EXERCISE REQUIREMENTS
A: In the recipe text, what goes into the stock toward the end of the meal?
B: Return the passage of the recipe text starting at "When everyone is" and ending at "stock and slurped.", copied word for word.
### TEXT
When everyone is ready to sit down and eat, place the electric wok in the centre of the table. Reheat stock and invite your guests to choose their own meat, fish and vegetables to cook in the simmering stock, before dipping them in their favourite sauces and condiments. Towards the end of the meal — generally a long and raucous affair — the noodles are added to the rich, full-flavoured stock and slurped.


Balinese Feast Recipes

Balinese Spice Paste Mix – ‘Base Gede’

  • 25 shallots or 2 onions, peeled and chopped
  • 2 cloves garlic, peeled and chopped
  • 7 large red chilies, seeded and chopped
  • 5 cm (2 in) galangal peeled & chopped
  • 5 cm (2 in) kencur root peeled & chopped (sometimes called lesser galangal or cekuk in Balinese – substitute dried sliced or powdered kencur, or omit altogether)
######
### PROVIDED MATERIAL
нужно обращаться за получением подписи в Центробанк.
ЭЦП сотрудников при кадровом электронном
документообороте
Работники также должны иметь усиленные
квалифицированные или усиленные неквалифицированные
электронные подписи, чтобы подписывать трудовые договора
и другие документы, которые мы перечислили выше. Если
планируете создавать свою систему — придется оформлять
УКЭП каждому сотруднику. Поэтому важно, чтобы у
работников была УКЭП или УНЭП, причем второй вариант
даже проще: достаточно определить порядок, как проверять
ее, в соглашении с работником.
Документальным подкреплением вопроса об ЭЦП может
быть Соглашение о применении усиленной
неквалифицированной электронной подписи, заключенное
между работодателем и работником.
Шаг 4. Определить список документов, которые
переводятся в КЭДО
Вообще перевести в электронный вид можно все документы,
######
TASK RESULTS
A: The noodles.

B:
When everyone is ready to sit down and eat, place the electric wok in the centre of the table. Reheat stock and invite your guests to choose their own meat, fish and vegetables to cook in the simmering stock, before dipping them in their favourite sauces and condiments. Towards the end of the meal — generally a long and raucous affair — the noodles are added to the rich, full-flavoured stock and slurped.